### What you will do
Give every line of the data again, unchanged, but with no pictures.
★ ★ ★
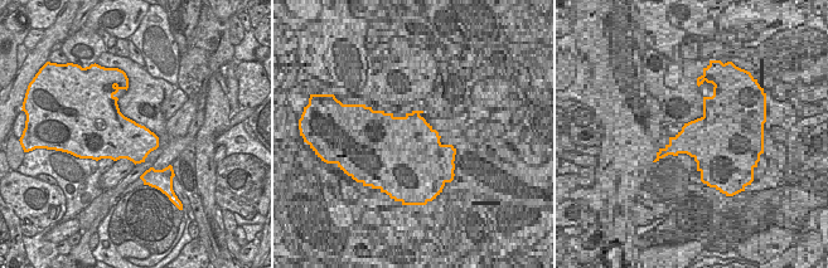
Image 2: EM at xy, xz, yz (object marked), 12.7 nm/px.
show 3d 3.5um same # see where the arms go

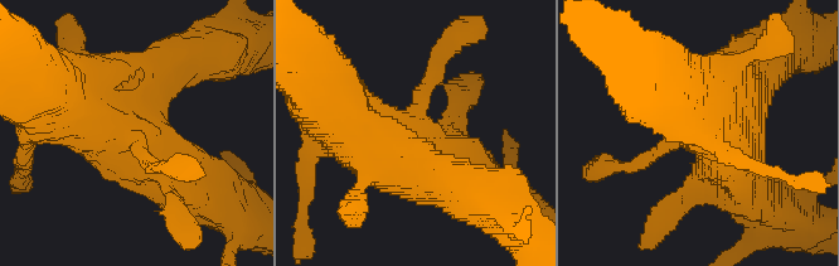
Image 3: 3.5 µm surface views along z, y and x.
skip # width 600 nm; runs_along 3:(193, 190), (131, 132), (66, 105); continuous, no second cell

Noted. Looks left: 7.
show 3d 3.5um at 1:(947, 248)

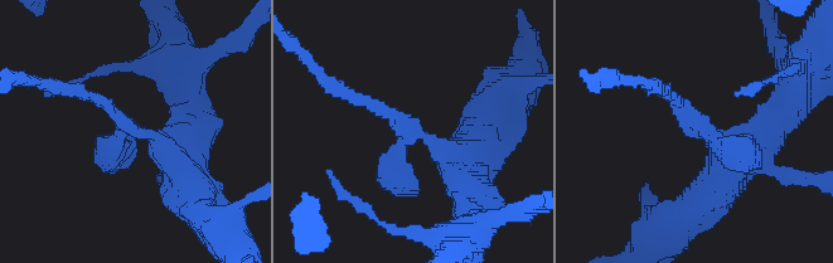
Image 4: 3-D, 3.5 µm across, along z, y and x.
show em xy step 3 tint at 4:(692, 128) # arms 3; arm_widths 200, 300, 400 nm

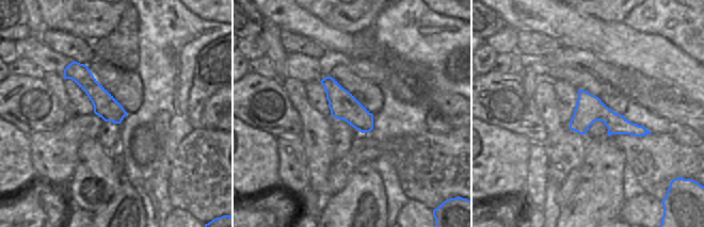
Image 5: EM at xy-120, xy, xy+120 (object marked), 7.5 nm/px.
skip # runs_along 5:(580, 92), (616, 124), (644, 131); one cell here

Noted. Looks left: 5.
show 3d 8um at 1:(1007, 239) # calibre changes

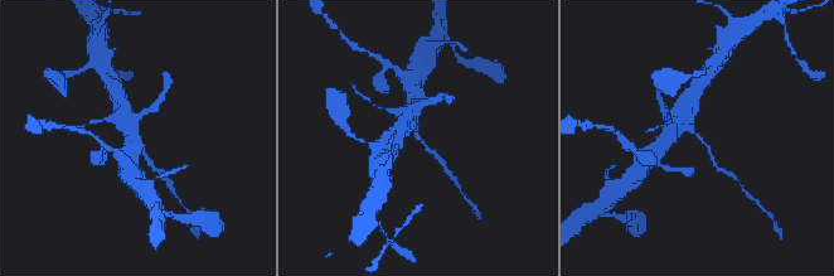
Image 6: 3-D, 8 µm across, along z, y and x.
show 3d 3.5um at 6:(699, 134)

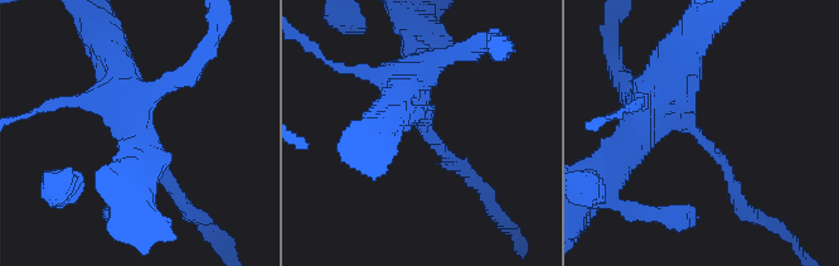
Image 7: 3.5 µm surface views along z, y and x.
show em planes tint at 7:(426, 132) # arm_widths 150, 350 nm

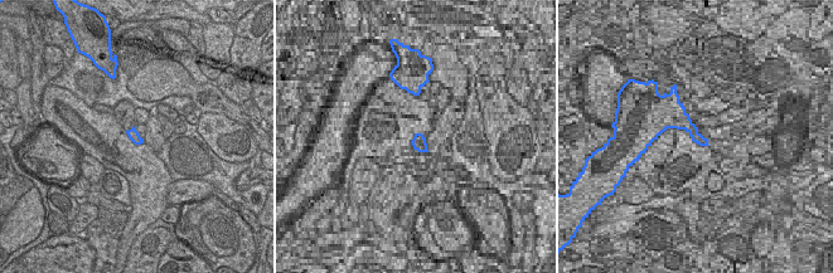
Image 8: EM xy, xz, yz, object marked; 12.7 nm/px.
cut 7:(727, 169) # part_leaving 7:(698, 134), (750, 216), (764, 219); two cells meet here

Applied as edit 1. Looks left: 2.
finish edits cut@7; rest unchecked

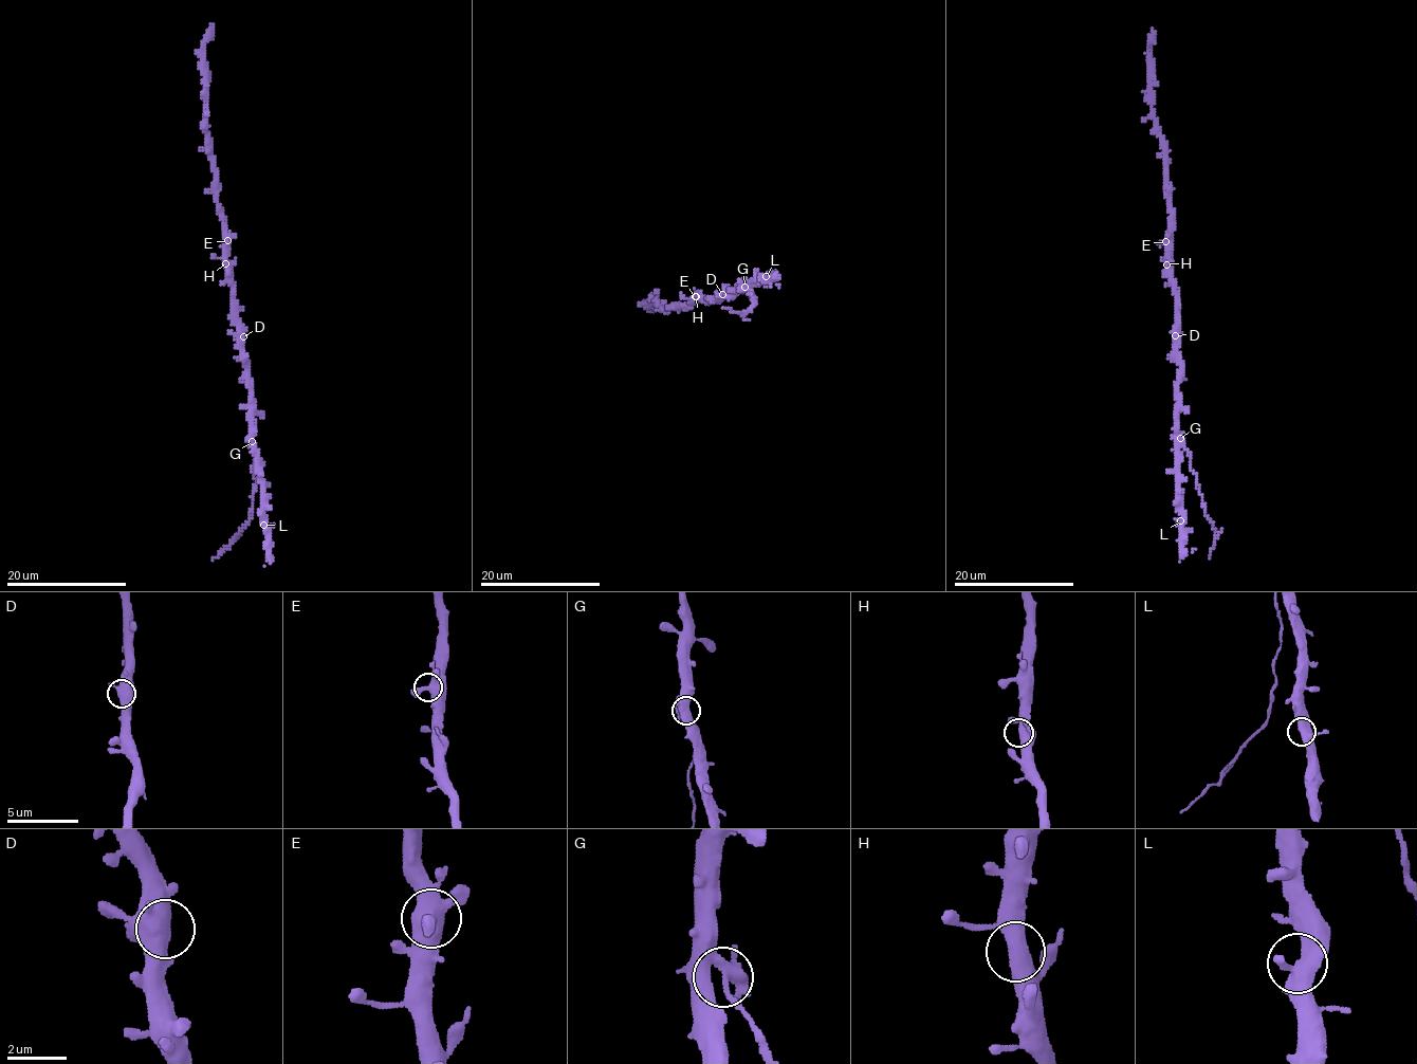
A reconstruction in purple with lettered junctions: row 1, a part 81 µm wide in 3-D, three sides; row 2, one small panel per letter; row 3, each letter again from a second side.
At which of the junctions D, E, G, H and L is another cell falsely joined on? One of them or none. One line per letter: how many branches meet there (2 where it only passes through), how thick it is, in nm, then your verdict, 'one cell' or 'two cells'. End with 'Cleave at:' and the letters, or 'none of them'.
D: branches 3; calibre 440 nm; one cell
E: branches 3; calibre 440 nm; one cell
G: branches 3; calibre 360 nm; two cells
H: branches 3; calibre 440 nm; one cell
L: branches 3; calibre 440 nm; one cell
Cleave at: G

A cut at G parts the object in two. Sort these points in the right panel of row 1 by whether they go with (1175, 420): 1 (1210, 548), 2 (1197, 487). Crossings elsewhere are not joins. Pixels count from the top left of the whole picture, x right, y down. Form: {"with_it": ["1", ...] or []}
{"with_it": []}

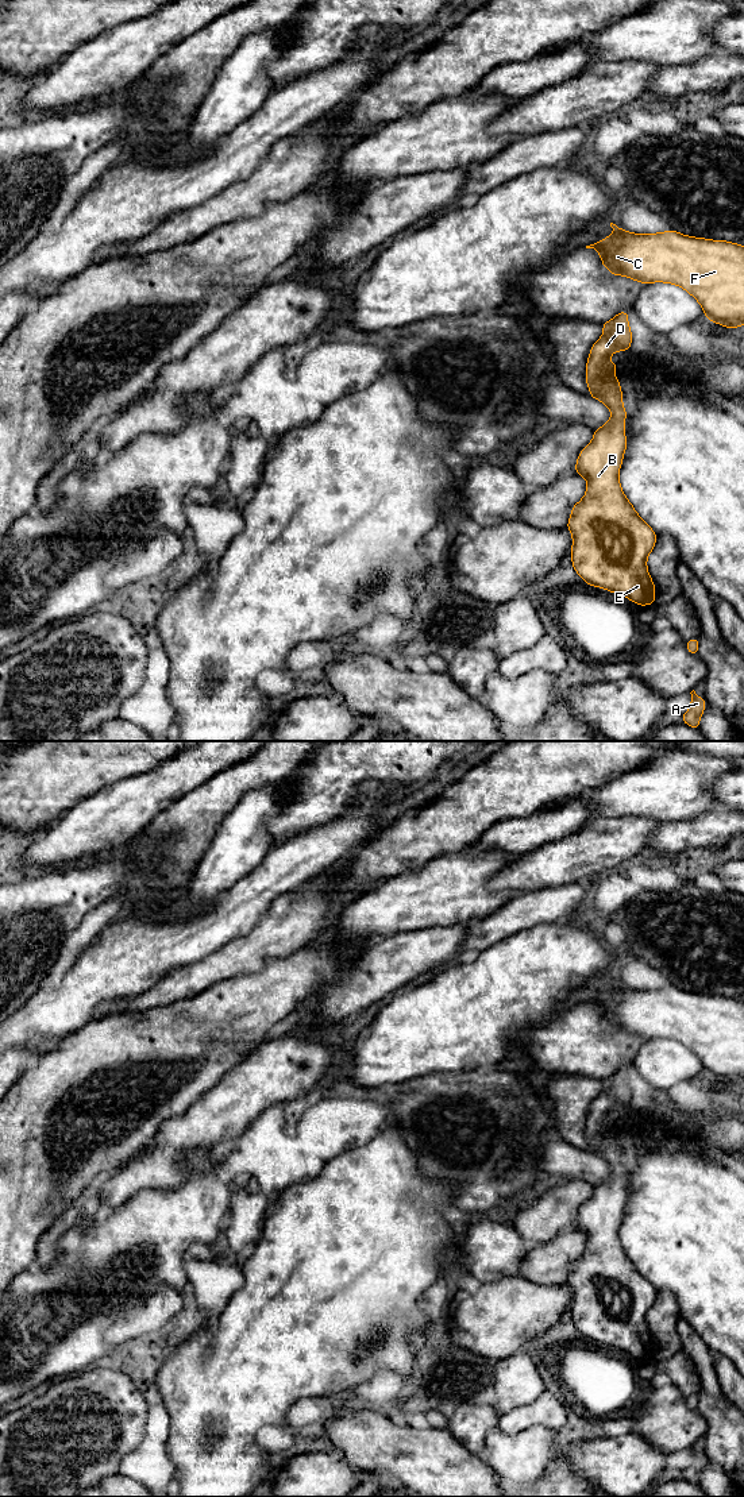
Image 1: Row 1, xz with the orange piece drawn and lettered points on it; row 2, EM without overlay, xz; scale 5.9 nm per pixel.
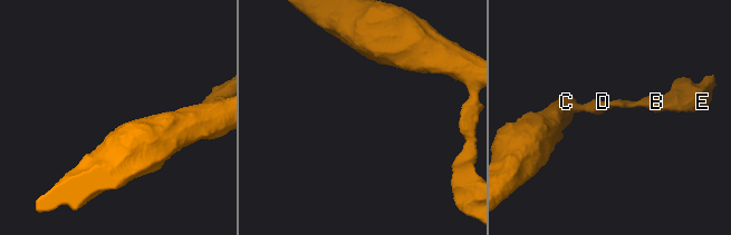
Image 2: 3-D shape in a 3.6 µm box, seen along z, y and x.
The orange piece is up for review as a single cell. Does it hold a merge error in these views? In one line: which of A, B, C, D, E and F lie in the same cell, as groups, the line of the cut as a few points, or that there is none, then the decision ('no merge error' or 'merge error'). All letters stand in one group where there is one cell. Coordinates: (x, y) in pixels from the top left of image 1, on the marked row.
A B C D E F; no cut; no merge error

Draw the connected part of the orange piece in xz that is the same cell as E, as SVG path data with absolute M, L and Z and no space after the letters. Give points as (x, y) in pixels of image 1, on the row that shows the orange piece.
M621 310L616 317L602 324L604 335L593 344L586 363L586 385L590 397L604 402L612 412L612 418L594 431L593 440L585 447L577 460L575 471L587 479L585 497L573 506L567 529L573 535L570 556L577 574L587 586L597 586L610 593L621 594L639 606L655 603L655 584L647 570L647 557L655 547L656 533L636 513L622 493L618 471L627 450L622 406L622 391L618 379L613 375L618 369L609 358L616 351L631 348L632 332L628 313Z

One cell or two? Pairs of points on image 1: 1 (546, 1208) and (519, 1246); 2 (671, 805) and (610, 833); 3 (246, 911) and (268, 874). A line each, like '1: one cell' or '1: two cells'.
1: two cells
2: two cells
3: one cell

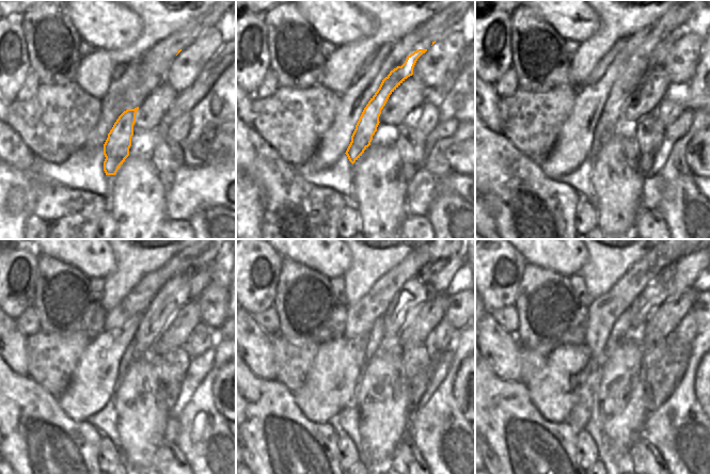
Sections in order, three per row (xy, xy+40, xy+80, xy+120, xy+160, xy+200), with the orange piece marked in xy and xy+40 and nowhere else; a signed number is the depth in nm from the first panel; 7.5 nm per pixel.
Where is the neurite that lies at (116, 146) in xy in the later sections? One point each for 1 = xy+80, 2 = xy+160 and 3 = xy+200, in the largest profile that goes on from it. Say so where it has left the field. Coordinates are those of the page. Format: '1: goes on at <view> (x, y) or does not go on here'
★ ★ ★
### Result
Image 2: EM at xy, xz, yz (object marked), 12.7 nm/px.
show 3d 3.5um same # see where the arms go

Image 3: 3.5 µm surface views along z, y and x.
skip # width 600 nm; runs_along 3:(193, 190), (131, 132), (66, 105); continuous, no second cell

Noted. Looks left: 7.
show 3d 3.5um at 1:(947, 248)

Image 4: 3-D, 3.5 µm across, along z, y and x.
show em xy step 3 tint at 4:(692, 128) # arms 3; arm_widths 200, 300, 400 nm

Image 5: EM at xy-120, xy, xy+120 (object marked), 7.5 nm/px.
skip # runs_along 5:(580, 92), (616, 124), (644, 131); one cell here

Noted. Looks left: 5.
show 3d 8um at 1:(1007, 239) # calibre changes

Image 6: 3-D, 8 µm across, along z, y and x.
show 3d 3.5um at 6:(699, 134)

Image 7: 3.5 µm surface views along z, y and x.
show em planes tint at 7:(426, 132) # arm_widths 150, 350 nm

Image 8: EM xy, xz, yz, object marked; 12.7 nm/px.
cut 7:(727, 169) # part_leaving 7:(698, 134), (750, 216), (764, 219); two cells meet here

Applied as edit 1. Looks left: 2.
finish edits cut@7; rest unchecked

A reconstruction in purple with lettered junctions: row 1, a part 81 µm wide in 3-D, three sides; row 2, one small panel per letter; row 3, each letter again from a second side.
At which of the junctions D, E, G, H and L is another cell falsely joined on? One of them or none. One line per letter: how many branches meet there (2 where it only passes through), how thick it is, in nm, then your verdict, 'one cell' or 'two cells'. End with 'Cleave at:' and the letters, or 'none of them'.
D: branches 3; calibre 440 nm; one cell
E: branches 3; calibre 440 nm; one cell
G: branches 3; calibre 360 nm; two cells
H: branches 3; calibre 440 nm; one cell
L: branches 3; calibre 440 nm; one cell
Cleave at: G

A cut at G parts the object in two. Sort these points in the right panel of row 1 by whether they go with (1175, 420): 1 (1210, 548), 2 (1197, 487). Crossings elsewhere are not joins. Pixels count from the top left of the whole picture, x right, y down. Form: {"with_it": ["1", ...] or []}
{"with_it": []}

Image 1: Row 1, xz with the orange piece drawn and lettered points on it; row 2, EM without overlay, xz; scale 5.9 nm per pixel.
Image 2: 3-D shape in a 3.6 µm box, seen along z, y and x.
The orange piece is up for review as a single cell. Does it hold a merge error in these views? In one line: which of A, B, C, D, E and F lie in the same cell, as groups, the line of the cut as a few points, or that there is none, then the decision ('no merge error' or 'merge error'). All letters stand in one group where there is one cell. Coordinates: (x, y) in pixels from the top left of image 1, on the marked row.
A B C D E F; no cut; no merge error

Draw the connected part of the orange piece in xz that is the same cell as E, as SVG path data with absolute M, L and Z and no space after the letters. Give points as (x, y) in pixels of image 1, on the row that shows the orange piece.
M621 310L616 317L602 324L604 335L593 344L586 363L586 385L590 397L604 402L612 412L612 418L594 431L593 440L585 447L577 460L575 471L587 479L585 497L573 506L567 529L573 535L570 556L577 574L587 586L597 586L610 593L621 594L639 606L655 603L655 584L647 570L647 557L655 547L656 533L636 513L622 493L618 471L627 450L622 406L622 391L618 379L613 375L618 369L609 358L616 351L631 348L632 332L628 313Z

One cell or two? Pairs of points on image 1: 1 (546, 1208) and (519, 1246); 2 (671, 805) and (610, 833); 3 (246, 911) and (268, 874). A line each, like '1: one cell' or '1: two cells'.
1: two cells
2: two cells
3: one cell

Sections in order, three per row (xy, xy+40, xy+80, xy+120, xy+160, xy+200), with the orange piece marked in xy and xy+40 and nowhere else; a signed number is the depth in nm from the first panel; 7.5 nm per pixel.
Where is the neurite that lies at (116, 146) in xy in the later sections? One point each for 1 = xy+80, 2 = xy+160 and 3 = xy+200, in the largest profile that goes on from it. Say so where it has left the field. Coordinates are those of the page. Format: '1: goes on at <view> (x, y) or does not go on here'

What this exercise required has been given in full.